PROBLEM
Pictures stay out of the copy; set down each line of the listing below exactly.
*** MATERIAL PROVIDED Section Begins ***
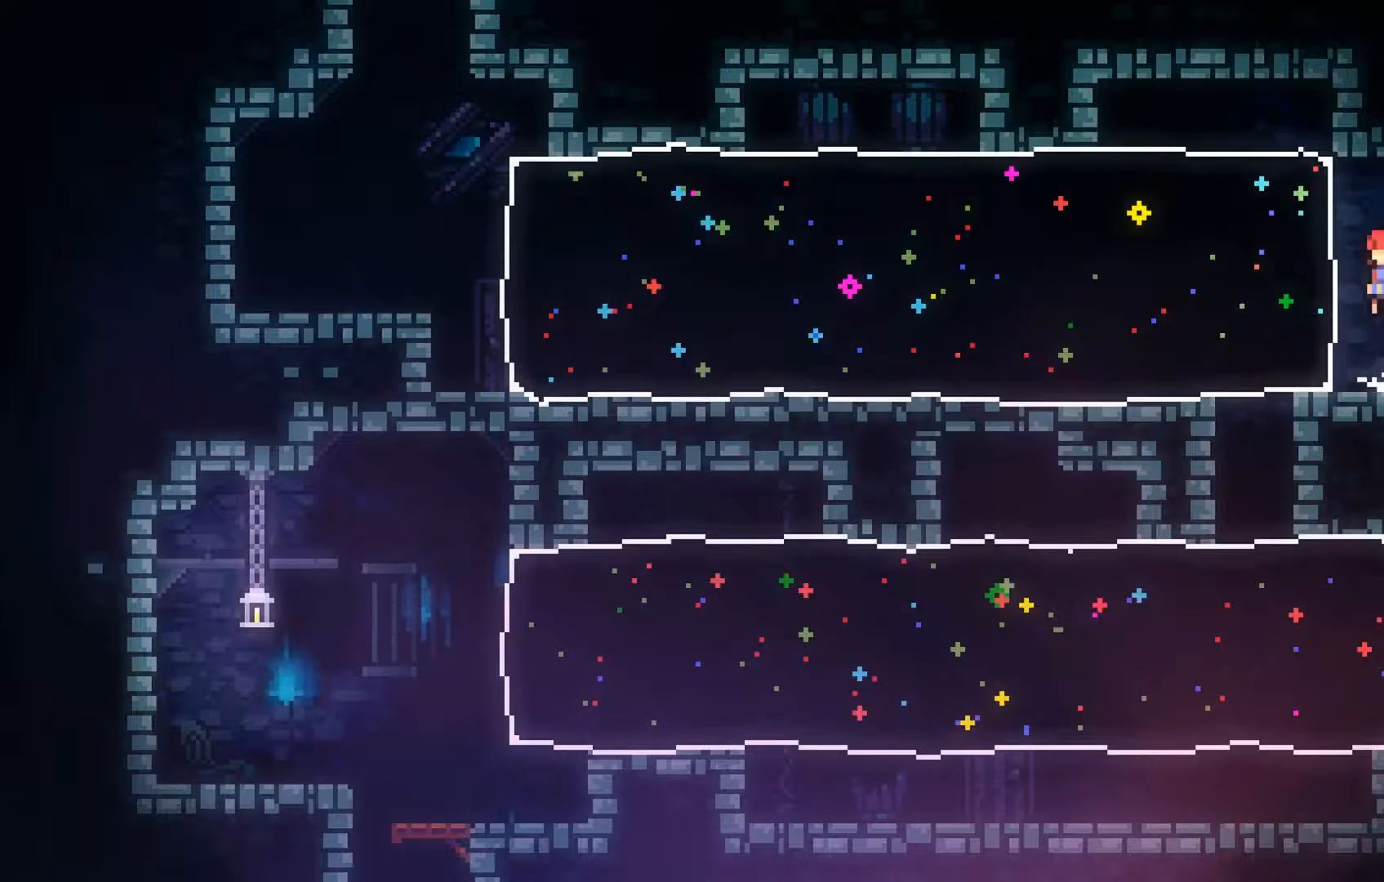
{"buttons": [], "left_stick": "left", "events": [[33, "B", "down"], [133, "B", "up"]]}
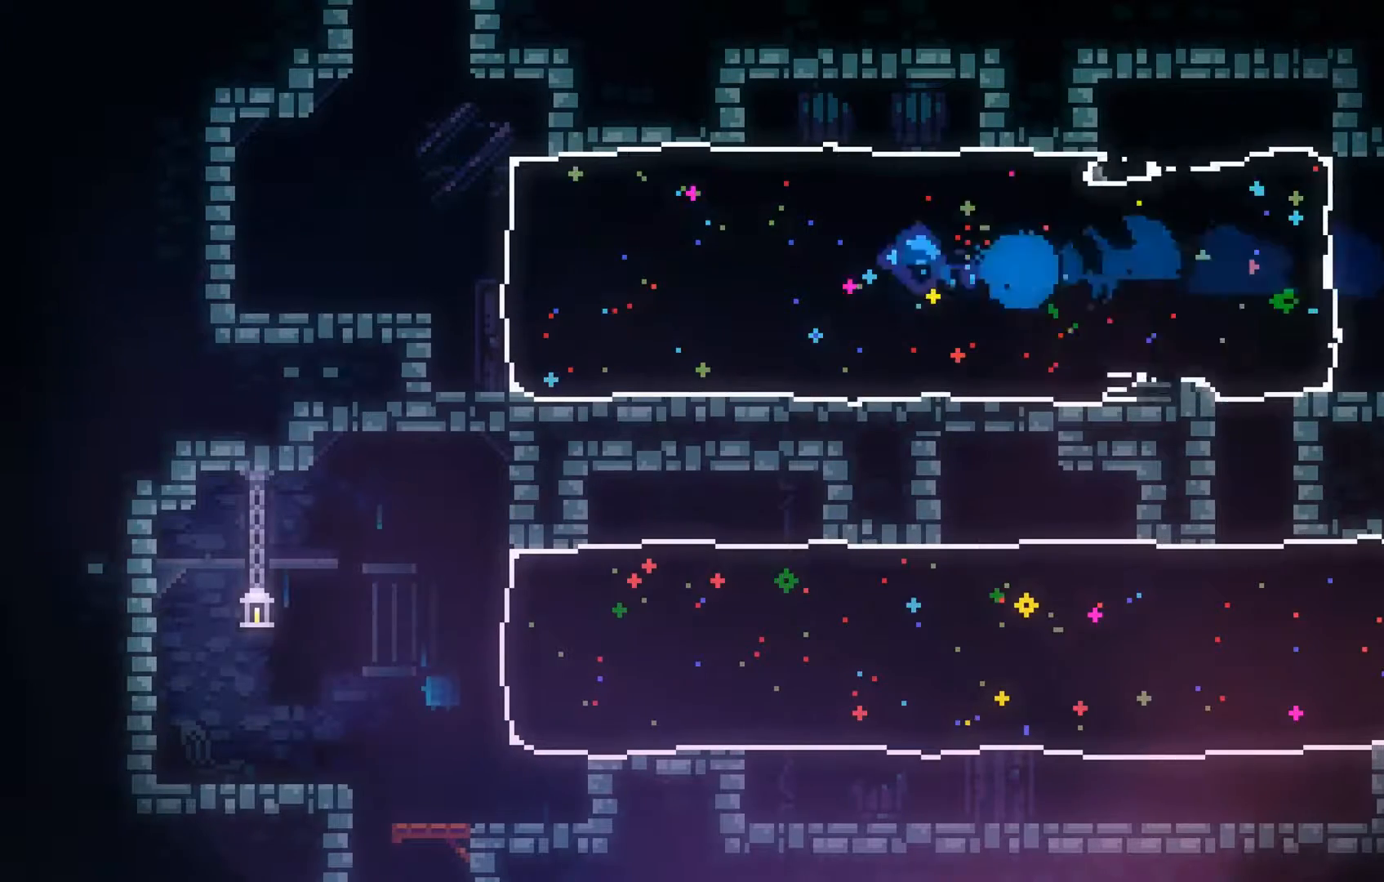
{"buttons": ["A"], "left_stick": "up", "events": [[267, "A", "down"], [433, "left_stick", "up"]]}
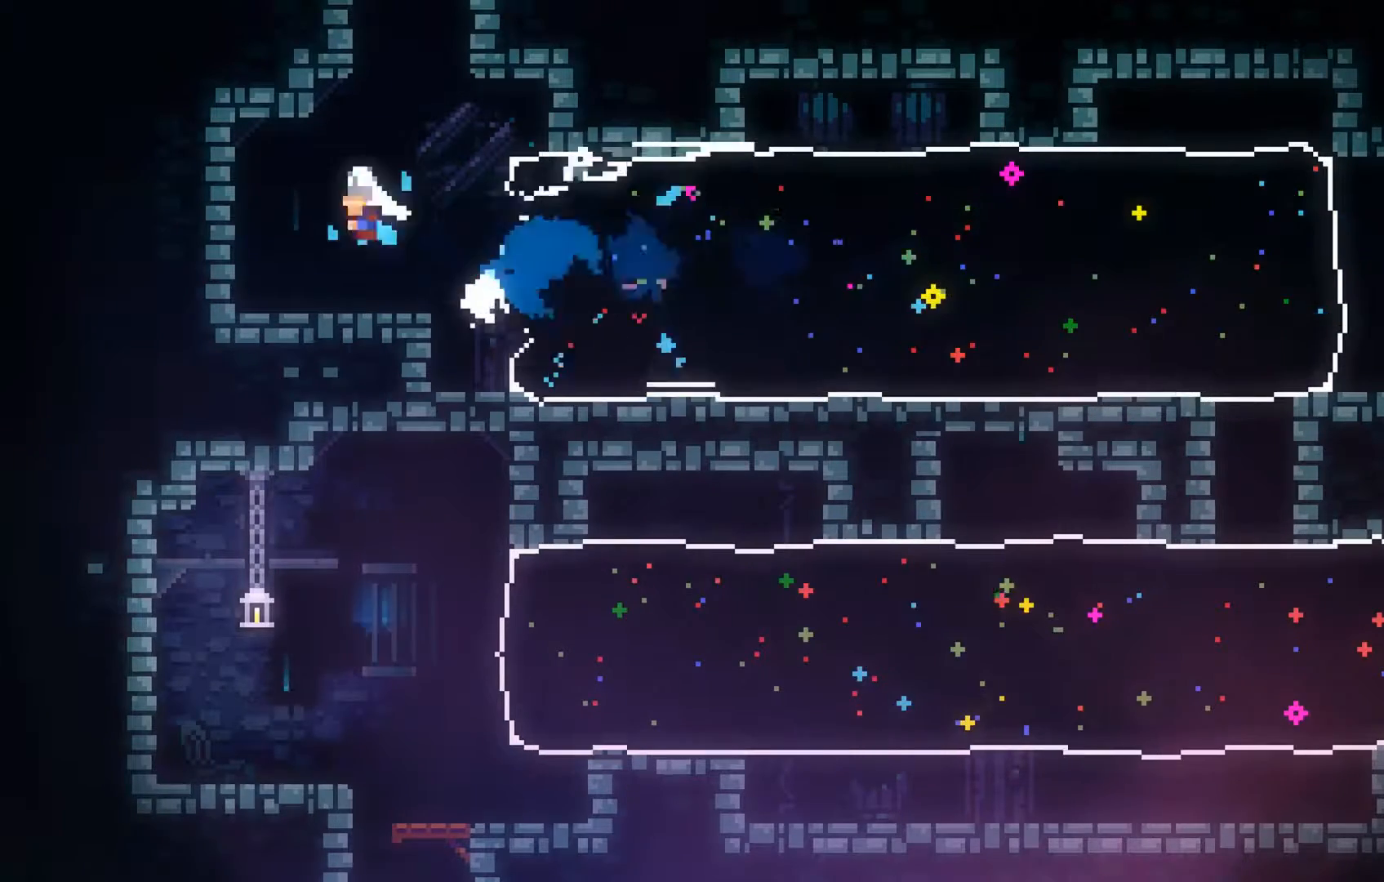
{"buttons": ["A"], "left_stick": "up-right", "events": [[33, "A", "up"], [33, "left_stick", "up-right"], [433, "A", "down"]]}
*** MATERIAL PROVIDED Section Ends ***
RESPONSE TO THIS EXERCISE
{"buttons": [], "left_stick": "left", "events": [[33, "B", "down"], [133, "B", "up"]]}
{"buttons": ["A"], "left_stick": "up", "events": [[267, "A", "down"], [433, "left_stick", "up"]]}
{"buttons": ["A"], "left_stick": "up-right", "events": [[33, "A", "up"], [33, "left_stick", "up-right"], [433, "A", "down"]]}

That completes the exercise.